1 billion is 9 zeros, so 4 billion is 4000000000. Our instinctive thought for a solution is to use a for loop to find the equal number, but this method is definitely not feasible. On a 32-bit machine, an unsigned int occupies 4 bytes, so 4 billion integers would require 4000000000 / (1024 * 1024 * 1024) = 14.90116119384765625, which is about 15 GB. Therefore, a conventional linear search cannot meet performance requirements.
Let’s review the basic knowledge of bit operations, bits, and bytes, as these are precious resources due to limited memory.
1 byte = 8 bits, 1 KB = 1024 bytes, 1 MB = 1024 KB
Using the above byte units for conversion, 4000000000 / (8 * 1024 * 1024) = 476.837158203125, which means we only need 476.84 MB of memory. For a 32-bit machine, an int occupies 4 bytes, and for the range of 0 to 31 bits, if it is an int array, as shown in the figure below:
The bits of A[0] are 0 to 31
The bits of A[1] are 32 to 63
The bits of A[2] are 64 to 95
The bits of A[3] are 96 to 127
And so on for A[n]……
One bit can represent one number. We assume the initial value is 0; if a certain bit is set to 1, it indicates that it represents a certain value.

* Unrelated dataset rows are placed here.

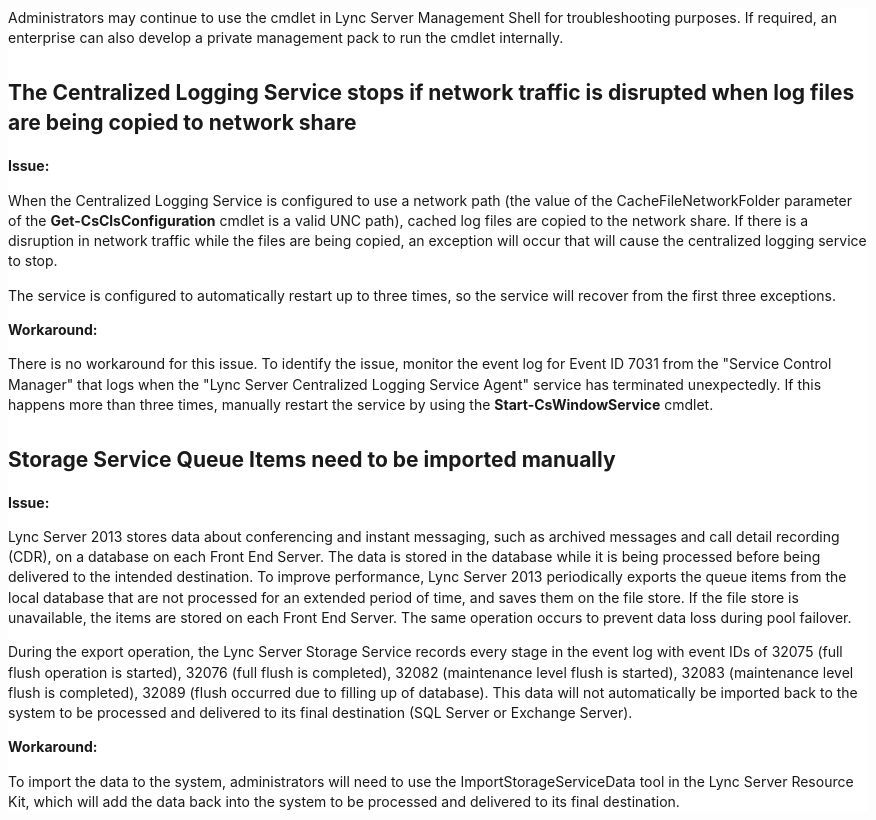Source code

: Administrators may continue to use the cmdlet in Lync Server Management Shell for troubleshooting purposes. If required, an enterprise can also develop a private management pack to run the cmdlet internally.

</div>

<div>

## The Centralized Logging Service stops if network traffic is disrupted when log files are being copied to network share

**Issue:**

When the Centralized Logging Service is configured to use a network path (the value of the CacheFileNetworkFolder parameter of the **Get-CsClsConfiguration** cmdlet is a valid UNC path), cached log files are copied to the network share. If there is a disruption in network traffic while the files are being copied, an exception will occur that will cause the centralized logging service to stop.

The service is configured to automatically restart up to three times, so the service will recover from the first three exceptions.

**Workaround:**

There is no workaround for this issue. To identify the issue, monitor the event log for Event ID 7031 from the "Service Control Manager" that logs when the "Lync Server Centralized Logging Service Agent" service has terminated unexpectedly. If this happens more than three times, manually restart the service by using the **Start-CsWindowService** cmdlet.

</div>

<div>

## Storage Service Queue Items need to be imported manually

**Issue:**

Lync Server 2013 stores data about conferencing and instant messaging, such as archived messages and call detail recording (CDR), on a database on each Front End Server. The data is stored in the database while it is being processed before being delivered to the intended destination. To improve performance, Lync Server 2013 periodically exports the queue items from the local database that are not processed for an extended period of time, and saves them on the file store. If the file store is unavailable, the items are stored on each Front End Server. The same operation occurs to prevent data loss during pool failover.

During the export operation, the Lync Server Storage Service records every stage in the event log with event IDs of 32075 (full flush operation is started), 32076 (full flush is completed), 32082 (maintenance level flush is started), 32083 (maintenance level flush is completed), 32089 (flush occurred due to filling up of database). This data will not automatically be imported back to the system to be processed and delivered to its final destination (SQL Server or Exchange Server).

**Workaround:**

To import the data to the system, administrators will need to use the ImportStorageServiceData tool in the Lync Server Resource Kit, which will add the data back into the system to be processed and delivered to its final destination.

Now let’s simulate this: if there are 100 numbers, we need to search among these 100 numbers. 100 bits only require 12.5 bytes (100/8=12.5), which means we only need to define int[4] (since one int has 32 bits, 4 ints have 128 bits, which is just over 100).
The initial value of int[4] is 0. Let’s look at the program:
1. First, calculate which byte position the value is in, and which bit in that byte position corresponds to the array shown above, which bit in A[n].
int arr[4] = {0, 0, 0, 0};
void SetBit(int n)
{
int bytePos = (n >> 5); // Calculate byte position
int bitPos = (n & 0x1f); // Calculate which bit in the byte
arr[bytePos] |= (1 << (bitPos - 1)); // Set the logical bit to 1
}2. Search if the corresponding bit value is 1; if it is, it indicates that the number is found, and return its value.
int SearchBit(int n)
{
int bytePos = (n >> 5); // Calculate byte position
int bitPos = (n & 0x1f); // Calculate which bit in the byte
return arr[bytePos] & (1 << (bitPos - 1)); // Check if this bit is 1 and return its value
}3. Clear the bit to 0.
int ClearBit(int n)
{
int bytePos = (n >> 5); // Calculate byte position
int bitPos = (n & 0x1f); // Calculate which bit in the byte
arr[bytePos] &= ~(1 << (bitPos - 1)); // Clear the bit to 0
}Main function, please refer to:
int main()
{
int a[100] = {1,10,20,30,40,50,60,70,80,90,
2,11,21,31,41,51,61,71,81,91,
3,12,22,32,42,52,62,72,82,92,
4,13,23,33,43,53,63,73,83,93,
5,14,24,34,44,54,64,74,84,94,
6,15,25,35,45,55,65,75,85,95,
7,16,26,36,46,56,66,76,86,96,
8,17,27,37,47,57,67,77,87,97,
9,18,28,38,48,58,68,78,88,98,
19,29,39,49,59,69,79,89,99,103};
for (int i = 0; i < 100; i++) SetBit(a[i]); // Set bit for each value
for (int i = 1; i <= 100; i++)
{
if (SearchBit(i)) printf("%d is exist\n", i);
else printf("%d is not exist\n", i);
}
for (int i = 0; i < 100; i++) ClearBit(a[i]);
return 0;
}【Running Result】
The running result shows that the number 100 does not exist; it is not in the array. This is a typical bitmap problem, allowing for fast data searching while saving memory.